The slight Cambridge-educated barrister, who joined Theodore Goddard out of law school on Marie Stacey’s team, caught the eye of the Rolling Stones business manager Prince Rupert Lowenstein.
Eventually forming Smyth Barkham to absorb Goddard’s private clients, her relationship with Prince Lowenstein also became a mentorship; ultimately seeing her become Supervisory Director of the Stones Dutch businesses, which hold all their rights.
In 2010, she became the Rolling Stones’ manager in full.
“I wake up every day, thinking how lucky I am,” she responded via email. “I remember the words of my great legal mentor, a woman way ahead of her time whose mantra was ‘You are only as good as your team.’” With the Stones poised to celebrate six decades in 2022, she notes the band’s desire to evolve their music as well as their legacy.
“Unzipped: The Rolling Stones Exhibition” heads to Europe, slated to open in Groningen, the Netherlands, this fall. There are other plans, too early to announce, “not simply looking back at the great achievements of the past, but acknowledging the relevance of the Rolling Stones today by a variety of special projects which will incorporate new music as well as their astonishing catalogue.”
And the Stones can adapt.
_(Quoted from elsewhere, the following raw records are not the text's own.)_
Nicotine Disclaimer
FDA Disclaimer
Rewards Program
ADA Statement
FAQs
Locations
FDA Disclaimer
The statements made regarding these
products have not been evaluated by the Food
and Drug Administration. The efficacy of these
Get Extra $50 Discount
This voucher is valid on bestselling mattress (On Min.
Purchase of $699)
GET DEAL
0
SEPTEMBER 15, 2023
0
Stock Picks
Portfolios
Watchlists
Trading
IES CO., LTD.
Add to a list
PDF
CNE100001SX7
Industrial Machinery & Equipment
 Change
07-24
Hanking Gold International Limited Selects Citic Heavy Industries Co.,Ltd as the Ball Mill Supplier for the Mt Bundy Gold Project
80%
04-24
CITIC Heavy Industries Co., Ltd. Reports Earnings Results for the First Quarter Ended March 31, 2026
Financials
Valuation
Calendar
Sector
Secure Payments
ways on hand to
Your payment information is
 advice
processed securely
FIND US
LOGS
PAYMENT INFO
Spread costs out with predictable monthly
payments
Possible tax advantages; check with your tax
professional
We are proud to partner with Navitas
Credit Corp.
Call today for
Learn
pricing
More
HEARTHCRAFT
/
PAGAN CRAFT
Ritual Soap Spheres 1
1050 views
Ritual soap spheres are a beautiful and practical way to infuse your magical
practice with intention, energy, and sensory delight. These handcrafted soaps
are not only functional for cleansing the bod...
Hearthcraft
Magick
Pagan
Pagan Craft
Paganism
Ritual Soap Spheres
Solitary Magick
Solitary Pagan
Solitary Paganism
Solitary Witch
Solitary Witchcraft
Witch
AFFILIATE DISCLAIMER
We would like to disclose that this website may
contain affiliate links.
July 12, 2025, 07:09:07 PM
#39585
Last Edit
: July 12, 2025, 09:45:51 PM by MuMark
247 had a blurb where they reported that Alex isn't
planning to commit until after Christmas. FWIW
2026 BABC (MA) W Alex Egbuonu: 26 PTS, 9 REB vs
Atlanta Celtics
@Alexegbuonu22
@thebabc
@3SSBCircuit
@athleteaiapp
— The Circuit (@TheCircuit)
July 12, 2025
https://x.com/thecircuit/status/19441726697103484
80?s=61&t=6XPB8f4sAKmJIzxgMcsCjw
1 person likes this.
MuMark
After the US leg of “No Filter 2019 Tour” met delays, they dug in. “The last shows of the original schedule became the first of the new…Full credit to the principals themselves and Concert West. It was a true team effort. “And just as we thought we were free from further hassle, we found ourselves meeting hurricanes, which meant moving New Orleans a day back and Miami a day forward. It is rock & roll after all…”
Whether she manages the most iconic rock band or not, Smyth embraces team building. Coming up in a proper British law firm, her sense of sophistication tempers stunning reality. “You need to lead from the front, but be seen at the coalface, too – never ask some poor Jimmy to do a job you would not be prepared to do yourself If you had to.”